I'm going to start looking into a media blasting cabinet and airbrush to try ceracoat next time.
Here is the ironwood or Lignum Vitae stocks along with a blank. This wood used to be used as bearings for the masts for tall ships and is so dense it sinks in water. It's a slow process to work with since the dust is fairly toxic so I would work for a while then leave the workshop to let the dust settle.
I've also added a fiberoptic front sight by Hi Viz but they were not able to match the cut of the rear sight so I am stuck with the XS for now.
Here are some pics of building the stocks.
I started with the 3/8" blank above
<-- I used the OE grips of my CBOB to trace the basic shape and do the rough cuts with a chop saw. I have a pretty limited woodshop.
Then I used the disc to do the fine shaping. This is the part that created a bunch of airborne particles so I left the shop for a while to let them settle.
I put the 80 grit belt on the 6" belt sander and used that to thin the grips to close to what I wanted and then switched to 120 for the finer work.
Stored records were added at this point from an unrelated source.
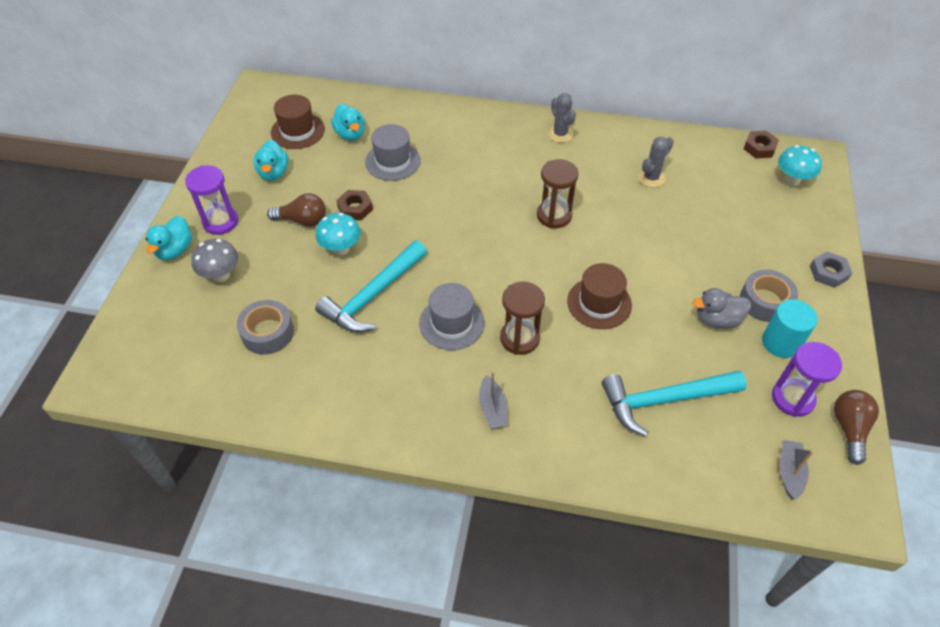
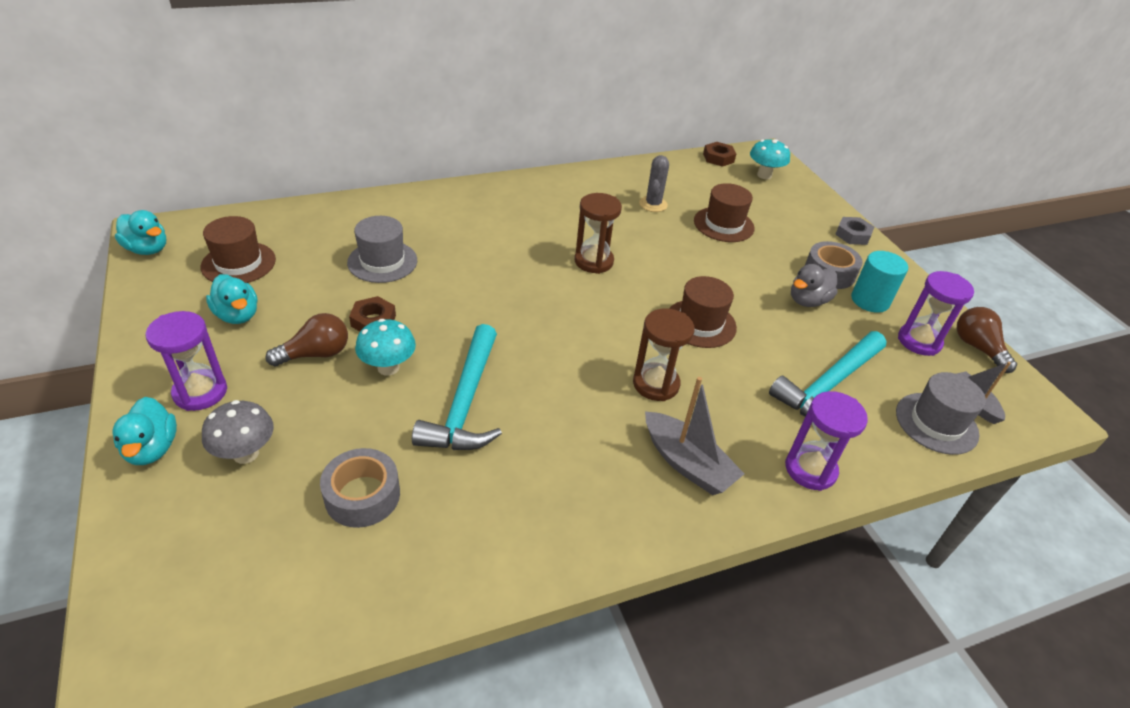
camera: 35 degrees left, 10 degrees down
turquoise duck [331,104,365,141] -> turquoise duck moved to [115,210,166,255]
grey hat [419,283,485,350] -> grey hat moved to [896,372,986,455]
grey boat [479,371,508,429] -> grey boat [645,377,744,495], size x1.56
grey cactus [548,93,576,143] -> none
none -> brown hat [694,183,755,242]
none -> purple hourglass [785,391,868,491]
It probably took less than 2 min of actual sanding to go from 3/8" to less than 1/4" If you try to do it all with the 120 grit it gets gummed up before you get done and it takes quite a while.
After thinning and shaping with the 120 grit on the belt then I stacked up the grips and marked the holes.
<-- I can't find a chuck key for my garage sale drill press so a punch and screwdriver work for now.
Also I have to use both hands to line up the bit with the hole so I use the remote starting system below. :)
Dry fitting went well. I forgot to show how I cut the relief for the TS and SL plunger tube. Just eyeballed it with an angle grinder. Even taking it slow and trying often only took a few minutes.
Below is the scrap I used to try the oil finishes. It is a moving target since the wood changes color so fast after it's been worked. Try a bunch and let them sit.
Here it is marked for the cut for the mag release. No pics but I just used a drum on a dremmel. Then I sanded with 320. After I applied the oil I found I didn't like the shape so I sanded it down some more and re-oiled.